Published online Dec 15, 2004. doi: 10.3748/wjg.v10.i24.3677
Revised: November 12, 2003
Accepted: November 19, 2003
Published online: December 15, 2004
AIM: To study the effect of arsenic trioxide (As203) on human hepatoma cell line BEL-7402 in vivo.
METHODS: Human hepatoma cell line BEL-7402 cultured in vitro was inoculated into nude mice and arsenic trioxide, 5-Fu and saline were injected into abdominal cavity of the nude mice respectively. The volumes of tumor and general conditions of the nude mice and structural changes of the liver and kidney were observed. Morphologic changes were studied under electron microscope. Expression of AFP was investigated by immunohistochemical method.

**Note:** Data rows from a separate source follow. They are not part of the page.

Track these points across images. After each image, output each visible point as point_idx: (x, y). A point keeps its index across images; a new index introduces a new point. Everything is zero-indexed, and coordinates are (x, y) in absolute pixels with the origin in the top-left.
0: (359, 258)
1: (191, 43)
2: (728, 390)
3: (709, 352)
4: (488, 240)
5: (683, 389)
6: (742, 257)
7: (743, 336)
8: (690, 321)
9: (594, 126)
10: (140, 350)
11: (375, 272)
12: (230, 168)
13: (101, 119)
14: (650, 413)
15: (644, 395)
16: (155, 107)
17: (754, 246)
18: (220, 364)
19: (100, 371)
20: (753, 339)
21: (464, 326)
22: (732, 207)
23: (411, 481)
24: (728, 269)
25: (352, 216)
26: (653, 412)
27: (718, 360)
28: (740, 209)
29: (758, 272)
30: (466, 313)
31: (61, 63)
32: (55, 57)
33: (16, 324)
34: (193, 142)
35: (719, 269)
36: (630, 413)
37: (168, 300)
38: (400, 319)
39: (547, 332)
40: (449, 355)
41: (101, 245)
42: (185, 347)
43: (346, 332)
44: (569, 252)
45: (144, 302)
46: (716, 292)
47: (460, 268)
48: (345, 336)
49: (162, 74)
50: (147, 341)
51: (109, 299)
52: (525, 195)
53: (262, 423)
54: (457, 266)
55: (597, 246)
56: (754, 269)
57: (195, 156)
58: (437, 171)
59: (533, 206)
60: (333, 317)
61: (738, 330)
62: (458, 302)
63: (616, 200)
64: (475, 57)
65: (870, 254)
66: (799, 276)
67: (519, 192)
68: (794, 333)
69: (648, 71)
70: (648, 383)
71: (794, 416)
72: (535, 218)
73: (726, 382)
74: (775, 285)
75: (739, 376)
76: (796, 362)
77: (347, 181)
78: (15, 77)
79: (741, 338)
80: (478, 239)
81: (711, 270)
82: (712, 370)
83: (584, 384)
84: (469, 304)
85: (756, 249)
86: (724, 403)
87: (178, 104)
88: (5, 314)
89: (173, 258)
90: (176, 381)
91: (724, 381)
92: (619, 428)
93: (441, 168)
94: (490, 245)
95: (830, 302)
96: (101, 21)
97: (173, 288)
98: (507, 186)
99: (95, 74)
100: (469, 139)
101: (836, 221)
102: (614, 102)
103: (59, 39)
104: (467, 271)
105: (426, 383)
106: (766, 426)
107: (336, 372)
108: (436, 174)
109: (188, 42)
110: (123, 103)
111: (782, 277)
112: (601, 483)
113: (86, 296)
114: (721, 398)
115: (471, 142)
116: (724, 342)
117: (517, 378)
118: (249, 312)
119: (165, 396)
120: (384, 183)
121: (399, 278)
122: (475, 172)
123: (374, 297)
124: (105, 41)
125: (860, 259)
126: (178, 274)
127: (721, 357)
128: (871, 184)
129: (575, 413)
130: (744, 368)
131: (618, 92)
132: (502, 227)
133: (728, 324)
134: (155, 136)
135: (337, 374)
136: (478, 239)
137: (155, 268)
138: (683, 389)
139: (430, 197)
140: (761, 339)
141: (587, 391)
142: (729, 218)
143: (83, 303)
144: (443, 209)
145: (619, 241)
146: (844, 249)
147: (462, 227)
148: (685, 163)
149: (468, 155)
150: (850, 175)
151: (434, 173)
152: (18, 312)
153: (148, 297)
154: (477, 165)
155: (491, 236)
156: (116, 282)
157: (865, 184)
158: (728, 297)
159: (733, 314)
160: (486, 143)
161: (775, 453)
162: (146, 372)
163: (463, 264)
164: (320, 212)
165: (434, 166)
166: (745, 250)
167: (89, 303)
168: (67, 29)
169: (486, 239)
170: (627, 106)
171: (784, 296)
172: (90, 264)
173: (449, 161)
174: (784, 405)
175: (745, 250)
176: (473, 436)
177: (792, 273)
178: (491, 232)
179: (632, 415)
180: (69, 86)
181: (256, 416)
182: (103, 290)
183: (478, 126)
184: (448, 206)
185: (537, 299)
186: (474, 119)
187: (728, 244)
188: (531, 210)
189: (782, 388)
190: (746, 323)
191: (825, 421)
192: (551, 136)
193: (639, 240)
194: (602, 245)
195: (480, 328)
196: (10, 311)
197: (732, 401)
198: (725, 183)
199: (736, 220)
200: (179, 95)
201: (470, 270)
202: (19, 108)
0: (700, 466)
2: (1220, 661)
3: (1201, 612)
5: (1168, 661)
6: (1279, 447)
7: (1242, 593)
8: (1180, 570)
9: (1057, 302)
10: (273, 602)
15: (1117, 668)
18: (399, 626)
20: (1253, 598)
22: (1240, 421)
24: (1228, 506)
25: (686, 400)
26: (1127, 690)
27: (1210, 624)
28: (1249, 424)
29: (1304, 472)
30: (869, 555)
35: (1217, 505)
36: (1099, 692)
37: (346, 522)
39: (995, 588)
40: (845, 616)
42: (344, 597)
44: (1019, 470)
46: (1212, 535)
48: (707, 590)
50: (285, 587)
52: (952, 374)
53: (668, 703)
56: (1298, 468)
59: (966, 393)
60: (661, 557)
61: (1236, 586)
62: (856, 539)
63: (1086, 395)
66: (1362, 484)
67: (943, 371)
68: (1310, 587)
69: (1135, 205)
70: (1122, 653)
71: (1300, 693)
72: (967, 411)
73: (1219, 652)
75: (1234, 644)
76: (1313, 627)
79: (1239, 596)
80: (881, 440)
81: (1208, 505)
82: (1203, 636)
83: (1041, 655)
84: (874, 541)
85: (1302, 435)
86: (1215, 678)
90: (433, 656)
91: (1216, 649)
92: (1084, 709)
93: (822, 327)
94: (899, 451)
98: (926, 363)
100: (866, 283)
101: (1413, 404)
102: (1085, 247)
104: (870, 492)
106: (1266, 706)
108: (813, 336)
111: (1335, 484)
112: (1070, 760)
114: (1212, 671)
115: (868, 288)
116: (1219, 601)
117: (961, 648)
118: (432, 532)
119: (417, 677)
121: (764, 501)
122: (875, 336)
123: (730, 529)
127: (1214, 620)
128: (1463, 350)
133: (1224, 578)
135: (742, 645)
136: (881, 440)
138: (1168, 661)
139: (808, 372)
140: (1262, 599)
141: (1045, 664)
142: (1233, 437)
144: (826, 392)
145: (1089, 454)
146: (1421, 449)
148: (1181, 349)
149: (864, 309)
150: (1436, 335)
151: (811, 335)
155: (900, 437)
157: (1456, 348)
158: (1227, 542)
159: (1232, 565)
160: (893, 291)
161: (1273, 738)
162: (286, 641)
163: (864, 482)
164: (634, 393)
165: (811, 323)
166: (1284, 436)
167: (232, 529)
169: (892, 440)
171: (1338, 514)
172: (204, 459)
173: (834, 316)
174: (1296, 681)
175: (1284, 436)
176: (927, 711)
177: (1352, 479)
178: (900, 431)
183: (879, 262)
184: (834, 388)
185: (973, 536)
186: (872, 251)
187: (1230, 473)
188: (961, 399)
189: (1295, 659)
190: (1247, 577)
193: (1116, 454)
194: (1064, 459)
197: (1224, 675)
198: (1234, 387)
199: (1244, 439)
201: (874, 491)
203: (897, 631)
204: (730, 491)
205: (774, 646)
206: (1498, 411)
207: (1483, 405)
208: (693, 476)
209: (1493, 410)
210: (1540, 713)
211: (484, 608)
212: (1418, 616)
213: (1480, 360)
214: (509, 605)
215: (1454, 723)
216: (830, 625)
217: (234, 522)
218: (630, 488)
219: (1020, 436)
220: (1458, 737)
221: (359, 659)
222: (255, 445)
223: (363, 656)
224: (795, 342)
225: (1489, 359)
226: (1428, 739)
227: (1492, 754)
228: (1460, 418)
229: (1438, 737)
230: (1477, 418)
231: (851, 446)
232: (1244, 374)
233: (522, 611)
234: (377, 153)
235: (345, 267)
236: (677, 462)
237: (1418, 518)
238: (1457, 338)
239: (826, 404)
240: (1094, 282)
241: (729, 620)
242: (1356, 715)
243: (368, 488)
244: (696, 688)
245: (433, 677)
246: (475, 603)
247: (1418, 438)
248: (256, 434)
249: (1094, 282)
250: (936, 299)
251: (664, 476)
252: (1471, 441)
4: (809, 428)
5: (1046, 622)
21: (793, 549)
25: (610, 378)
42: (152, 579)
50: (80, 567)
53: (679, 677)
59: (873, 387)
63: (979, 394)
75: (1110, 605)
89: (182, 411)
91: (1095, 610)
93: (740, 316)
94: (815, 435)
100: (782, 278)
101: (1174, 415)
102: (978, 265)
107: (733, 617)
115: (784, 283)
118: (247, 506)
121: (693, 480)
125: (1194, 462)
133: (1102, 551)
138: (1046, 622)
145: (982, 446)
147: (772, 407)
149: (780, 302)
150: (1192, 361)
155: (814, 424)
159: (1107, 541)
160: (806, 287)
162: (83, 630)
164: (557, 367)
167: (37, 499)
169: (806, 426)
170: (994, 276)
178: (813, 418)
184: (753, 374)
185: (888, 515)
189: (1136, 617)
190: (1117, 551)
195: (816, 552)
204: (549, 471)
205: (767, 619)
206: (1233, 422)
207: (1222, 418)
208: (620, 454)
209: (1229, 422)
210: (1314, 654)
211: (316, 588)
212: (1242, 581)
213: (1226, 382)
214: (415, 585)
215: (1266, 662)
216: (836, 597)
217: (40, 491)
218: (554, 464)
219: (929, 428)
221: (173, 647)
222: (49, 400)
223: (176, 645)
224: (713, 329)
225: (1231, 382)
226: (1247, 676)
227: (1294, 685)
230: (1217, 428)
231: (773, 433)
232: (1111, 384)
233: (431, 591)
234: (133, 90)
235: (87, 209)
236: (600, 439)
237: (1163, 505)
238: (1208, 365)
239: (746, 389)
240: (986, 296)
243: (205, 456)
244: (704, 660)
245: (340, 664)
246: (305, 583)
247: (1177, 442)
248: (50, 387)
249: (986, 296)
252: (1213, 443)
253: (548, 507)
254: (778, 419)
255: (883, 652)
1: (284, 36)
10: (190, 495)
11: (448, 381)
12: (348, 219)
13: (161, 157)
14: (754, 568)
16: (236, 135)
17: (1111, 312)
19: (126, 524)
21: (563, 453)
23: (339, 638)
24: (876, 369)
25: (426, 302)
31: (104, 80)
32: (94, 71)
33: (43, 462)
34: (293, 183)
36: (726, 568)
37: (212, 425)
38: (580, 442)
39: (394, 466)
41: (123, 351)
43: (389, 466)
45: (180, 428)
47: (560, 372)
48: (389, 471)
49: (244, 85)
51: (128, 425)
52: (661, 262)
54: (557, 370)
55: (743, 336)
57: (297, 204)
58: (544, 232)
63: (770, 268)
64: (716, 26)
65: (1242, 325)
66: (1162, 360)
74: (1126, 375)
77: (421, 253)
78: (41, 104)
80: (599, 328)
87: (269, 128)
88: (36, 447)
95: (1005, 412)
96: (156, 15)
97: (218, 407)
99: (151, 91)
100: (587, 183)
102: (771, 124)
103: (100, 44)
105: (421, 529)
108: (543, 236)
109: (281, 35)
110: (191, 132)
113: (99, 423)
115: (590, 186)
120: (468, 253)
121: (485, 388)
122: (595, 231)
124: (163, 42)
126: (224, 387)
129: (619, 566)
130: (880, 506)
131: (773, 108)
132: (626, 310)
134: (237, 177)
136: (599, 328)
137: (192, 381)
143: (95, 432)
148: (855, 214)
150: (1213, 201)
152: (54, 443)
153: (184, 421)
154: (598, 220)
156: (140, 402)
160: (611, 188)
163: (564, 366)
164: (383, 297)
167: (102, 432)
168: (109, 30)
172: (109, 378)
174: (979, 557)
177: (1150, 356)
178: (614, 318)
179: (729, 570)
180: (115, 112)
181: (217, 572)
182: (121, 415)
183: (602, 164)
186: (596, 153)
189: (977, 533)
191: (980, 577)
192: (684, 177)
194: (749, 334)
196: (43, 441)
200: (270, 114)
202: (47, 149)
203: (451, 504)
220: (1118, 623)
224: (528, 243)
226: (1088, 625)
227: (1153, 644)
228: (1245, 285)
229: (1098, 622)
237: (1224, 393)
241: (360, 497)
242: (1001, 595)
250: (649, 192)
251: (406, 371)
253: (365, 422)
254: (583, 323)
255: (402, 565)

RESULTS: As2O3 could inhibit the growth of tumor. The tumor growth inhibitory rate in mice treated with 2.5 mg/kg As2O3 was 53.42% on the tenth day. The tumor growth inhibitory rate in mice treated with 5 mg/kg As2O3 was 79.28% on the fifth day and 96.58% on the tenth day respectively. As2O3 did not damage the liver and kidney of nude mice, or affect the blood system. Typical apoptotic morphological changes were found under electron microscope, and the change of mitochondria was obvious. The expression rate of AFP declined after treatment.
CONCLUSION: Arsenic trioxide can induce apoptosis of human hepatoma cells, and inhibit proliferation of tumor with no obvious side effects on liver and kidney.